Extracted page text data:
┌──
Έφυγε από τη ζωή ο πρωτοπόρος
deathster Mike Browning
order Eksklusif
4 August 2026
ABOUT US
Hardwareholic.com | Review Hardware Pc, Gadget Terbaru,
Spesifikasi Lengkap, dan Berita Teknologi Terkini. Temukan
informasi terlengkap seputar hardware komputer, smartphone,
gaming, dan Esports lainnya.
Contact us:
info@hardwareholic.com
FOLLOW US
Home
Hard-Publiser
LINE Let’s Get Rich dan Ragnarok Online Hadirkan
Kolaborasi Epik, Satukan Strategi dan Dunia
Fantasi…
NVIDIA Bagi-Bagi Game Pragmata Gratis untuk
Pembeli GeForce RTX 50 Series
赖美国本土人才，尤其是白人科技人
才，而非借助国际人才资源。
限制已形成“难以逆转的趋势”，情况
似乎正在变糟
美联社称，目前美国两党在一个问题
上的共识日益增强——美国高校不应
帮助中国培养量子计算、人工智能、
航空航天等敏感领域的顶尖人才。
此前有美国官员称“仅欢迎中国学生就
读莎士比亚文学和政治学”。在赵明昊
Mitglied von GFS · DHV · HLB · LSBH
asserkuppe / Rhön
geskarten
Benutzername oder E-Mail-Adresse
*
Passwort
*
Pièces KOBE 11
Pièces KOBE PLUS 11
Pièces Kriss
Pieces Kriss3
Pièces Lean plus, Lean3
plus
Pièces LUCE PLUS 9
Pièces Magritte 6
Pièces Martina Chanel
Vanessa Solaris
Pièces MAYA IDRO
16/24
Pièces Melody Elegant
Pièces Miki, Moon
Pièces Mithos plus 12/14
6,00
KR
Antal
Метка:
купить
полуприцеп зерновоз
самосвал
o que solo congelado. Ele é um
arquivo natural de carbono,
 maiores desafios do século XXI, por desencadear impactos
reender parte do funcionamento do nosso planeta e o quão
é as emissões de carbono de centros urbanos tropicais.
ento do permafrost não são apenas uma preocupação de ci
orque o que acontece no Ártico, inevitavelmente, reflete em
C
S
└──
┌──
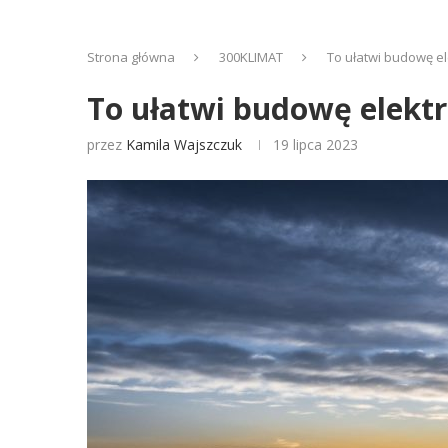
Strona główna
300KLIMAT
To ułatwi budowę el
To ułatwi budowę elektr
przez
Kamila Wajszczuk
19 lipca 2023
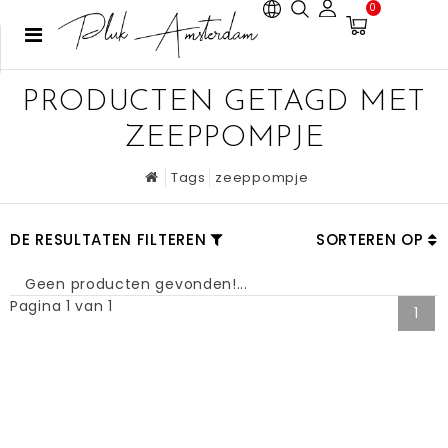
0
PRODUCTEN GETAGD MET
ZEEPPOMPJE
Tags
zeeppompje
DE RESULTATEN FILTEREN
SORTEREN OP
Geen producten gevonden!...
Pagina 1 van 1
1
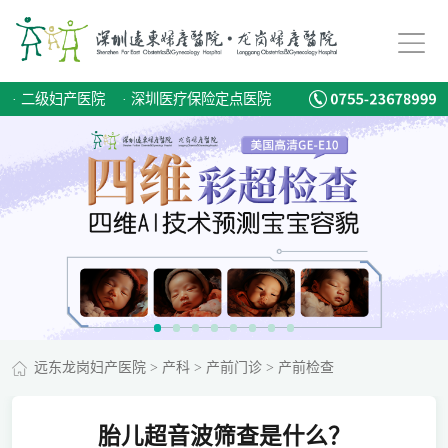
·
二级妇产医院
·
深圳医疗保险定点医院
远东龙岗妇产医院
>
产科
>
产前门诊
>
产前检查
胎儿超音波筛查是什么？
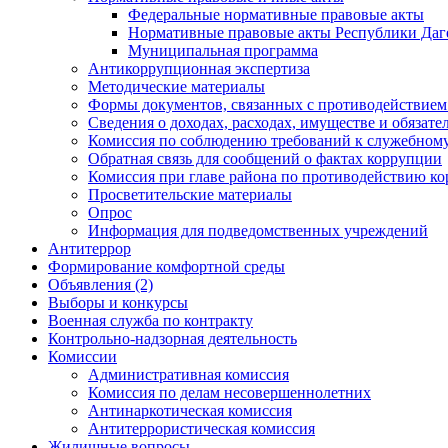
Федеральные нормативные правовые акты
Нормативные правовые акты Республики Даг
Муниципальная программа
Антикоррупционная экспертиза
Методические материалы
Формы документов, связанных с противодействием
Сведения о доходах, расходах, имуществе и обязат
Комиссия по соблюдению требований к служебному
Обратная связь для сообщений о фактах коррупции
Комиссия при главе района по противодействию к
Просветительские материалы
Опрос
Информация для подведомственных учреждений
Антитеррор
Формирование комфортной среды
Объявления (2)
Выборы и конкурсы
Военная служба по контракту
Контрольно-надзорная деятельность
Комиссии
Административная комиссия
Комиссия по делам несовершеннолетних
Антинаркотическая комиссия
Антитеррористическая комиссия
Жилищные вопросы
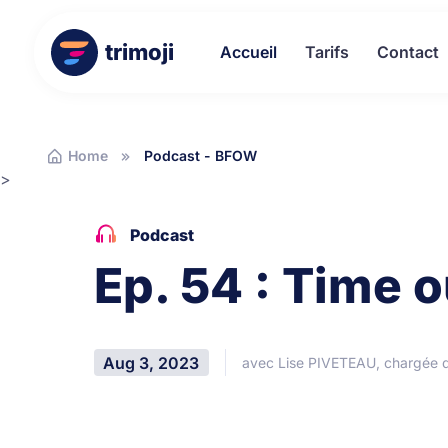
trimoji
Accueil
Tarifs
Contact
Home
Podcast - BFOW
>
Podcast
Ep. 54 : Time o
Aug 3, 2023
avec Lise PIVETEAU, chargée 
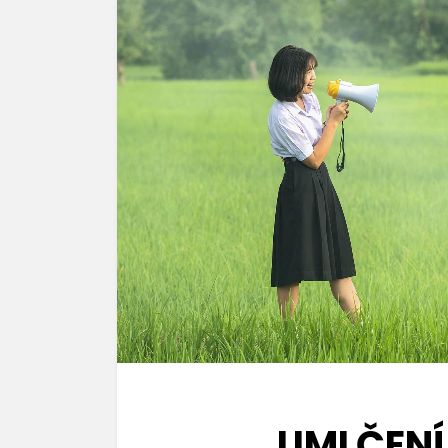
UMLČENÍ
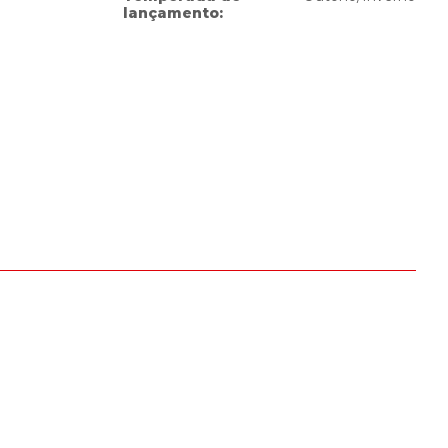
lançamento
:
└──
→ **Assignment**:
Output as a numbered list all lines of the records from the one containing "Έφυγε από τη ζωή ο πρωτοπόρος" down to the one containing "才，而非借助国际人才资源。", both included, skipping any blank lines.

→ **Solution below**:
1. Έφυγε από τη ζωή ο πρωτοπόρος
2. deathster Mike Browning
3. order Eksklusif
4. 4 August 2026
5. ABOUT US
6. Hardwareholic.com | Review Hardware Pc, Gadget Terbaru,
7. Spesifikasi Lengkap, dan Berita Teknologi Terkini. Temukan
8. informasi terlengkap seputar hardware komputer, smartphone,
9. gaming, dan Esports lainnya.
10. Contact us:
11. info@hardwareholic.com
12. FOLLOW US
13. Home
14. Hard-Publiser
15. LINE Let’s Get Rich dan Ragnarok Online Hadirkan
16. Kolaborasi Epik, Satukan Strategi dan Dunia
17. Fantasi…
18. NVIDIA Bagi-Bagi Game Pragmata Gratis untuk
19. Pembeli GeForce RTX 50 Series
20. 赖美国本土人才，尤其是白人科技人
21. 才，而非借助国际人才资源。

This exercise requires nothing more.